FIFA presidential candidate Jerome Champagne led the calls for Garcia's report to be published in full.
"The events that unfolded yesterday between 10am and 1pm were absolutely incredible," he told Reuters. "I was in FIFA for 11 years and have never seen anything like that. It was, as they say in Hollywood, larger than life.
"The report should be published, with the necessary redactions. I can only regret that these two objectives have not been met, that these two goals have not been scored."
Sylvia Schenk, for anti-corruption watchdog Transparency International, agreed.
"FIFA needs to understand that a simple summary of an investigation will not draw a line under the allegations surrounding the awarding of the World Cups. Transparency International calls for the full report to be published immediately," she said.
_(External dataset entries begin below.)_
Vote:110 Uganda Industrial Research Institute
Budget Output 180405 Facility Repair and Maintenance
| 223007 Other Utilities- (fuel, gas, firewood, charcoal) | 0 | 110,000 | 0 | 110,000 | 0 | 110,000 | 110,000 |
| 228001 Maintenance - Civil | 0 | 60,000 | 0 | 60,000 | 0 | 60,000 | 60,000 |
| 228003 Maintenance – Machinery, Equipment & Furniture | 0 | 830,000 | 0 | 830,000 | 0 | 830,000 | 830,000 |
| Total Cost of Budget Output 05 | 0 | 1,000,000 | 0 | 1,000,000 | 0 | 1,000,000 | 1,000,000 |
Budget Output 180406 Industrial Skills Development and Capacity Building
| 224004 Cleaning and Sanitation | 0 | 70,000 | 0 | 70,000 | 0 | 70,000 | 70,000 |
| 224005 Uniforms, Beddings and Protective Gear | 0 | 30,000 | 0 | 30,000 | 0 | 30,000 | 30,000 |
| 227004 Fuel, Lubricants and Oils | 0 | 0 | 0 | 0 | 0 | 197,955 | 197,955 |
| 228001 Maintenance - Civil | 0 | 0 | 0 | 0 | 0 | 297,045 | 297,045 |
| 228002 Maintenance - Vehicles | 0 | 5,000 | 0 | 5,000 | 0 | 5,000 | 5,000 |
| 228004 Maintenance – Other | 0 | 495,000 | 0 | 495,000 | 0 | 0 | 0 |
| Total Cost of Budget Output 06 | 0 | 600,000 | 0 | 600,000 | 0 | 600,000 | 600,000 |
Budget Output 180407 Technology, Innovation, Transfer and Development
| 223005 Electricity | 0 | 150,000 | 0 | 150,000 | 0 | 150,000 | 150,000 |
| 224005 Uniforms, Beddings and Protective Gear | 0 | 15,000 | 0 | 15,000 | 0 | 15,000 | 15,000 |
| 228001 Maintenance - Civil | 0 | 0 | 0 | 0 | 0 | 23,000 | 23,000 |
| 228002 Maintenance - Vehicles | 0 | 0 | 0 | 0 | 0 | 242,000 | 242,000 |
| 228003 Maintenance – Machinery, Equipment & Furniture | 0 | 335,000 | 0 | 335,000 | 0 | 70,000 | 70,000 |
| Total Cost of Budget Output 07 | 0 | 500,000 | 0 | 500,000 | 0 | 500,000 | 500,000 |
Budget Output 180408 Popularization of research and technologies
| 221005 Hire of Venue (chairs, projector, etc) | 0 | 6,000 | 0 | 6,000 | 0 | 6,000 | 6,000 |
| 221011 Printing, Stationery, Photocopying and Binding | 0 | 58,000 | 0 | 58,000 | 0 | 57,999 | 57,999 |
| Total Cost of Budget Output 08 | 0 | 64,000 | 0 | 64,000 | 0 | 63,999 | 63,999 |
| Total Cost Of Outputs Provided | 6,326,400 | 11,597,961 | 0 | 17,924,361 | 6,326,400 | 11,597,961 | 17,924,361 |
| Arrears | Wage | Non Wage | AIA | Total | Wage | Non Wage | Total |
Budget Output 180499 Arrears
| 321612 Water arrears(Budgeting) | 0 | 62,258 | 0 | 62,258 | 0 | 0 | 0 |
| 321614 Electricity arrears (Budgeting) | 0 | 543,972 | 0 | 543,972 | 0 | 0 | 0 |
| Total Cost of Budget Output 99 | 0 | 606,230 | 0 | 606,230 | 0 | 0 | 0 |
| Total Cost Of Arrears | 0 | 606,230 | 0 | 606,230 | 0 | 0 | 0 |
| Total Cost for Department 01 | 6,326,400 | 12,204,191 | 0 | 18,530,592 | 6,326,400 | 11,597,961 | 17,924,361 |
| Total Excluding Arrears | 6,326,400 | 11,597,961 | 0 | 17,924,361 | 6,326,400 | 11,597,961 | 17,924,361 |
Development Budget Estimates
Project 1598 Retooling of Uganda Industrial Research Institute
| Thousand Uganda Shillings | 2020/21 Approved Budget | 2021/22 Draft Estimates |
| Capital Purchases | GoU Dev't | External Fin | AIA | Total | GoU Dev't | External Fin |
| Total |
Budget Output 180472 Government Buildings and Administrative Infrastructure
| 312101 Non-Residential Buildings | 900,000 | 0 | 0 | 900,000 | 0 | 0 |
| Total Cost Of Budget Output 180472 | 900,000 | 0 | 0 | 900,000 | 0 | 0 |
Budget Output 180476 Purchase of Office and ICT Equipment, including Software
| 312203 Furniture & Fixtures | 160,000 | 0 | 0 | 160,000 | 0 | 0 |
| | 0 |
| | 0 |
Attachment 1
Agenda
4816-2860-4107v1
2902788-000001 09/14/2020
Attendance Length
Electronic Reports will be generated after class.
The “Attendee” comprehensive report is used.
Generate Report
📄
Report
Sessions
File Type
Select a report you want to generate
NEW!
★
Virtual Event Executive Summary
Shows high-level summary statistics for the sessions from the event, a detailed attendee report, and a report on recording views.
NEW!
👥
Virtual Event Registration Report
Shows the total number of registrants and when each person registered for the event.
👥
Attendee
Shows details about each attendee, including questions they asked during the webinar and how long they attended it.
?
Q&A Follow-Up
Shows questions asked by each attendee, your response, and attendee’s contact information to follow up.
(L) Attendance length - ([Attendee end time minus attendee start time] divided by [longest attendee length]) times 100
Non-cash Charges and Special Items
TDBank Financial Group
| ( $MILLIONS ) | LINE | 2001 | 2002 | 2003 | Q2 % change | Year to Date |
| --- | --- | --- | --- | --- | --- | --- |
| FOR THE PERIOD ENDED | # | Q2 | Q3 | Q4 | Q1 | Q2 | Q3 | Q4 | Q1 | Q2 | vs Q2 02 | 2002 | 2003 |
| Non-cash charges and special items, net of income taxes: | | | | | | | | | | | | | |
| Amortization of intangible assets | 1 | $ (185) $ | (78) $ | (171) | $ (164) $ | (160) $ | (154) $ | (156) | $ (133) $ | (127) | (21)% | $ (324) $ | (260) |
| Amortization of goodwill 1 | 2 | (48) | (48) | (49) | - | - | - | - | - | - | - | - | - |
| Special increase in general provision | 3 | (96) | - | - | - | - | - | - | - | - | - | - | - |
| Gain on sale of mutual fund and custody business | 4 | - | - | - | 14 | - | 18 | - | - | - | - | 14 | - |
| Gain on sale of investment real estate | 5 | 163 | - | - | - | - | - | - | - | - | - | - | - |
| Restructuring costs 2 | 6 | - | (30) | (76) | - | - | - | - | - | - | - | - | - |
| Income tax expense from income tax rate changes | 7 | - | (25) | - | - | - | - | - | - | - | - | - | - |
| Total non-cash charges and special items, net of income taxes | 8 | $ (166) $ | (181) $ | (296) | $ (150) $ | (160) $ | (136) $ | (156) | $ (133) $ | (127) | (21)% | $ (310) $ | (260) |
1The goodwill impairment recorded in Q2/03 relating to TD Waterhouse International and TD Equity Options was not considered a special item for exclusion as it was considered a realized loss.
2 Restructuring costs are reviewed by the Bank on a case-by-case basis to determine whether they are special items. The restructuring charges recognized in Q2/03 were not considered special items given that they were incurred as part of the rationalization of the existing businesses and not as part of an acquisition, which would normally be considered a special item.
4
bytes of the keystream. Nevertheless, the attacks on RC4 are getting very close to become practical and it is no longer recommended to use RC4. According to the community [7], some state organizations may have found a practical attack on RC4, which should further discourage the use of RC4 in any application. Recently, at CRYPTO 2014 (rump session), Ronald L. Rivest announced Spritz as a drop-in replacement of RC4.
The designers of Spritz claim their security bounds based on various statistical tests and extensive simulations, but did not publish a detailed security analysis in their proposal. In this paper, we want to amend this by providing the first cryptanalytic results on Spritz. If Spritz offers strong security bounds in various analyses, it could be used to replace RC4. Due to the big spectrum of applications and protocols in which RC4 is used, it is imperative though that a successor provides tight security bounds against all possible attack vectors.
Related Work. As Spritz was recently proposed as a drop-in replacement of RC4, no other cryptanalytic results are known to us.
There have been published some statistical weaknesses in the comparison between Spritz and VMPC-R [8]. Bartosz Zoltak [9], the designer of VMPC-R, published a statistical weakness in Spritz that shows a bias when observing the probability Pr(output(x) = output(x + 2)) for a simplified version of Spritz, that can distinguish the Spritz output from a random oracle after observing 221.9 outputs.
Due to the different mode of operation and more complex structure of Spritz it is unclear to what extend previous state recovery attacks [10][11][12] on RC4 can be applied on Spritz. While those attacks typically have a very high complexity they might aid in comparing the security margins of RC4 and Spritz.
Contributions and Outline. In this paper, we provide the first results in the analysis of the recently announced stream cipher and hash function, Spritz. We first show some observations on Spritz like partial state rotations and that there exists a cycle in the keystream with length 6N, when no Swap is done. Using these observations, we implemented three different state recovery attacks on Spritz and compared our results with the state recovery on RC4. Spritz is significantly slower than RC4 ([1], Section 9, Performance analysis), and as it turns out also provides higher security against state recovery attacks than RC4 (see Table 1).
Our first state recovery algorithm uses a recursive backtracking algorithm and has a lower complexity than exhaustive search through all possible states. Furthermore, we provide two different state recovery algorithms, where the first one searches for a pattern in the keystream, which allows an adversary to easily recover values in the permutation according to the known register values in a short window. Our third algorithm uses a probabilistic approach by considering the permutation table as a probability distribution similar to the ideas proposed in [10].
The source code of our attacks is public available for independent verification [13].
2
Mark Pieth, a former head of FIFA's independent governance committee who recommended a number of reforms for soccer's world governing body, said there were cultural differences between the two judges.
"You have to see that Eckert thinks like a German criminal court judge and Garcia, however, is dominated by American ways of doing things," he told the Neuer Zuercher Zeitung.
"Eckert needs, for example, 80 percent certainty to determine a fact. For Garcia 50 percent is sufficient.
"For it to be credible, one would have to know the arguments of both sides so that a judgment can be possible. We now know only one side. I repeat: Garcia's report should be published."
Pieth added that FIFA had jumped the gun on Thursday when, almost immediately after publishing Eckert's statement, it announced that "a degree of closure has been reached", only for Garcia to hit out a few hours later.
"That's the most stupid thing you can say at that moment," said Pieth. "If the investigator is dissatisfied with the report, you have to wait and analyse, certainly not celebrate triumph."